J'ai démontré que la perspective d'une harmonie future serait devenue un obstacle invincible à son établissement, si cette perspective eût été accordée à nos premiers pères. Dieu devait donc nous refuser la pénétration innée dans l'avenir et la faculté de découvrir naturellement nos destins.
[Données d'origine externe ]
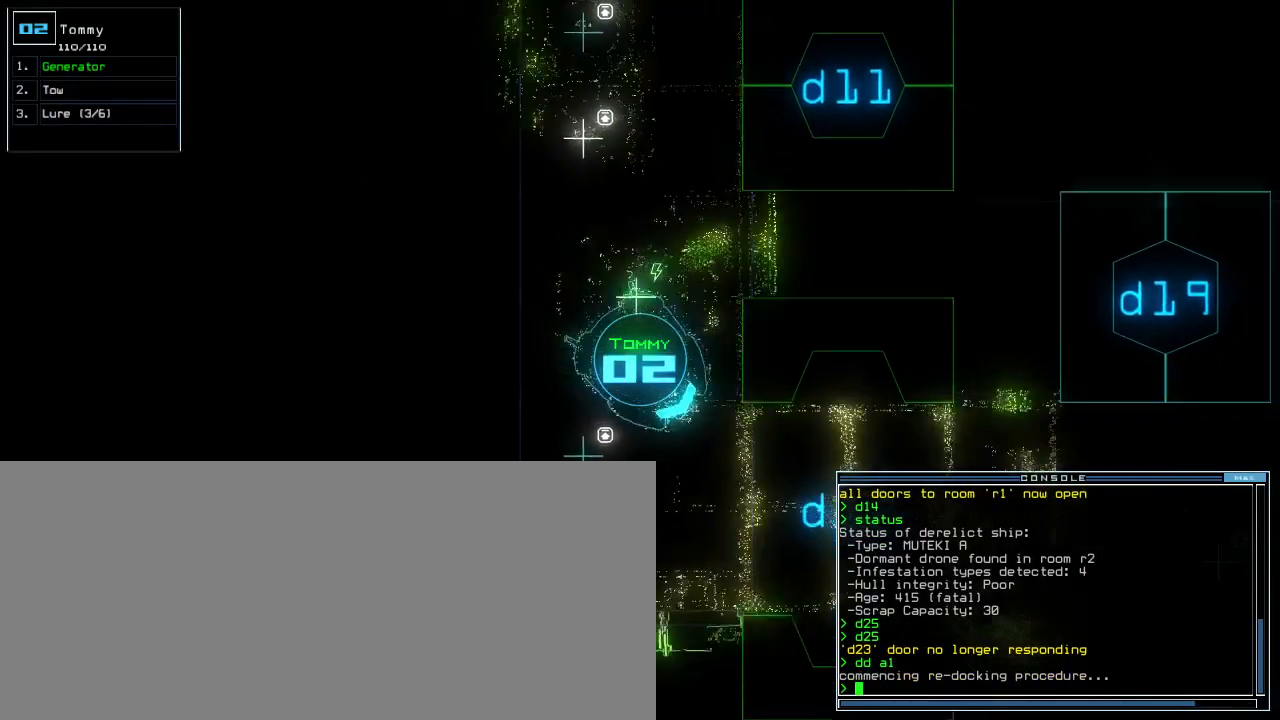
{"keys": ["left", "up"], "events": [[200, "right", "up"], [280, "left", "down"]]}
Il devait n'accorder cette pénétration qu'aux efforts de la raison, et faire coïncider l'époque où la raison devient capable de déterminer les lois de l'harmonie avec l'époque où les progrès du luxe permettent d'entreprendre et accomplir subitement ce grand oeuvre.

Après avoir justifié Dieu sur les retards qu'a éprouvés la révélation de ses lois, je finis par retracer les précautions qu'il a prises pour prévenir notre désespoir dans les siècles où règnent les lois des hommes.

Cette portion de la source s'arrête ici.